En septembre 1958, lors d’une réunion des chefs de secteurs et de régions tenue à Tirmitine (Boghni), par le commandant Iddir, le capitaine Rabah Krim, le commandant Ali Bennour, Saïd Krim les rassura qu’avec une trentaine d’hommes stationnés à Kantidja, il était prêt à intervenir et mener une offensive à Helouane sur les hauteurs de Bounouh. D’année en année, Saïd Krim prenait un rang important dans la révolution. Ce fut en février 1959 que le grade d’officier (aspirant) lui a été décerné lors de la réunion tenue à Maâtkas par le commandant Iddir, Moh Ouali, Ali Bennour avant d’être affecté pour prendre la région sud de Tizi-Ouzou allant de Draâ El-Mizan, Frikat, Ain Zaouia jusqu’à Bounouh.

En avril 1959, quelques jours peu avant la destruction du village Ath Maâmar (Boumahni), il présida une réunion avec le chef de secteur Mohamed Slimani dit Moh Ouslimane et ses adjoints traçant un plan d’embuscade au lieu-dit Tighilt Laâbid où l’armée française perdit non seulement beaucoup de soldats dont le capitaine Maurot mais aussi de nombreux camions militaires endommagés. Lors de l’opération «jumelles», dans une vaste opération à Ait Yahia Moussa, tombèrent au champ d’honneur son frère Ahmed, sa mère, sa belle sœur, son fils Slimane tué sur le dos de sa mère et sa femme blessée.

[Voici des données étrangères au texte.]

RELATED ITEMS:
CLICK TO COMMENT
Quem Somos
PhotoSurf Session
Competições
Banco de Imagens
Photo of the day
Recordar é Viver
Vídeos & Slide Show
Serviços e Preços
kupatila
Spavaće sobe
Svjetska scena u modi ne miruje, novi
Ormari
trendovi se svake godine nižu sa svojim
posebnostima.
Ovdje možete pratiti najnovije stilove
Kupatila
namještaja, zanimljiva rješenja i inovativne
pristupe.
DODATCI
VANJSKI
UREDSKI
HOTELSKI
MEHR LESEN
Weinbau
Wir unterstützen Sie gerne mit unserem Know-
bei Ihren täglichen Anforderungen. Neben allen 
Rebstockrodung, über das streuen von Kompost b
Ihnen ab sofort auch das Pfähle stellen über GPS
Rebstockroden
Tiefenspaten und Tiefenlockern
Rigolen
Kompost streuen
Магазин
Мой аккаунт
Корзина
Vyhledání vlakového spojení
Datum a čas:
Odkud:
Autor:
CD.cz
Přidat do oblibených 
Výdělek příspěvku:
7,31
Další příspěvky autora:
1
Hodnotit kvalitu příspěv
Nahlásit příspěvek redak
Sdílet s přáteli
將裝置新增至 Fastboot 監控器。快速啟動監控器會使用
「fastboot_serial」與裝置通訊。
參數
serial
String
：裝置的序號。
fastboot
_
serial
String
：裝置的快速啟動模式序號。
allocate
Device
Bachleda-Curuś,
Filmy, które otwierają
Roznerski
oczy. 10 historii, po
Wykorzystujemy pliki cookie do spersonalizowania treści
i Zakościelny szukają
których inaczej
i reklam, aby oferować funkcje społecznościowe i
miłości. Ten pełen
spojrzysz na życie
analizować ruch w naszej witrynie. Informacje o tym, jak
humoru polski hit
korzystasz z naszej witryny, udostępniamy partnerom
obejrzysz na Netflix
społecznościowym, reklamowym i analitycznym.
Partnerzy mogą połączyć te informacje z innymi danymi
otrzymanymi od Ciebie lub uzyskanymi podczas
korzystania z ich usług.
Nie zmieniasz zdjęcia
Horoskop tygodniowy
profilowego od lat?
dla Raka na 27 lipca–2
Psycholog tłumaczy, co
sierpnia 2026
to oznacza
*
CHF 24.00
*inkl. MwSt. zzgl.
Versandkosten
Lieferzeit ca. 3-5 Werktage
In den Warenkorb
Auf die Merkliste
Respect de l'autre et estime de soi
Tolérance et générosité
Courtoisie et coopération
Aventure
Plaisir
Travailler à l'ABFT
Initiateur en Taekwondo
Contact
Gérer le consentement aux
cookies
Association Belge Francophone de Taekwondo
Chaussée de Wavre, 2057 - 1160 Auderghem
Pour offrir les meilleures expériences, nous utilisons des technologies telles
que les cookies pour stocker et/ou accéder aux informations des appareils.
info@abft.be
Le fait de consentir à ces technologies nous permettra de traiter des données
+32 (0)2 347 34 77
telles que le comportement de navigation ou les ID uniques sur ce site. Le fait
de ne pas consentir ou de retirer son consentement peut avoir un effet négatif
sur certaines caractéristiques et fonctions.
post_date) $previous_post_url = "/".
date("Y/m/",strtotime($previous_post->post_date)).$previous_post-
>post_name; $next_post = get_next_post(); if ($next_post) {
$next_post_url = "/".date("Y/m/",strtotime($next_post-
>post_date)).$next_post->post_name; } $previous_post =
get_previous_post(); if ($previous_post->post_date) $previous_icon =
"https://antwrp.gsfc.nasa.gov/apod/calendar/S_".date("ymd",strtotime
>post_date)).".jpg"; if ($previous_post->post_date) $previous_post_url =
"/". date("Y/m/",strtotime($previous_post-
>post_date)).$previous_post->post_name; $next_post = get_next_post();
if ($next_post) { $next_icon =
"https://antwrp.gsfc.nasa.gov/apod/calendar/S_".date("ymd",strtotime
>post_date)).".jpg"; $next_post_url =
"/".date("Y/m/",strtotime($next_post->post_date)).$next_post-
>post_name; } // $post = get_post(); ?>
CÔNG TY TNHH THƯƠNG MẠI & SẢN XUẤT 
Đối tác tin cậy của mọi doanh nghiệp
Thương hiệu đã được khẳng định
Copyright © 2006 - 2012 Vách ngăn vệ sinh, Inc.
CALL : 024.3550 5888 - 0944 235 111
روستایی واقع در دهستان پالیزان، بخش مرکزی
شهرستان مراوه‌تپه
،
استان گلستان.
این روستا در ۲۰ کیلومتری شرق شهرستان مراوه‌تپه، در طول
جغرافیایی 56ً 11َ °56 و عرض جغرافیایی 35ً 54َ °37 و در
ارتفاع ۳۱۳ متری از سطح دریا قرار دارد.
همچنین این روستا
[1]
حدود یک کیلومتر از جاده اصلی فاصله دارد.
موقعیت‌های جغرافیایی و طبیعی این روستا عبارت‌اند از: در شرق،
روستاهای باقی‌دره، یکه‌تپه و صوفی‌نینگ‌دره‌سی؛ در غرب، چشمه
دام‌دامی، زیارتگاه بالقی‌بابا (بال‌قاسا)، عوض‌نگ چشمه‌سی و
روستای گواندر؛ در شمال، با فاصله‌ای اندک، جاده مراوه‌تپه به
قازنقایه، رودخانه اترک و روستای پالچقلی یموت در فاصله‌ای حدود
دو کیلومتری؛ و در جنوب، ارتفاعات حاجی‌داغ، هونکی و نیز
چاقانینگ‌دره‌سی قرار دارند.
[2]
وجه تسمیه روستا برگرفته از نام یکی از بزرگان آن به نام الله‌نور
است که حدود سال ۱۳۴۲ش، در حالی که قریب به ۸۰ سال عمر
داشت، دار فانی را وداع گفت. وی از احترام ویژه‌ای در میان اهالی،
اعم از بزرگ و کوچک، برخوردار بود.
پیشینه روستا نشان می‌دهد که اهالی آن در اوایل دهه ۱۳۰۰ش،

On dit qu’il était venu rendre hommage aux martyrs jurant devant la population qu’il les vengera jusqu’à son dernier souffle. Toujours en 1959, il tendit une embuscade à Kerouane (Thiqenterh Ouguergour) aux soldats français qui se déplaçaient régulièrement sur la route vers Frikat. Bilan : beaucoup de morts et de blessés. Les officiers Iddir et Moh Ouali lui avaient promis qu’il serait promu au grade de sous-lieutenant en septembre 1959. Le destin décida autrement parce qu’il tomba au champ d’honneur peu avant cette date.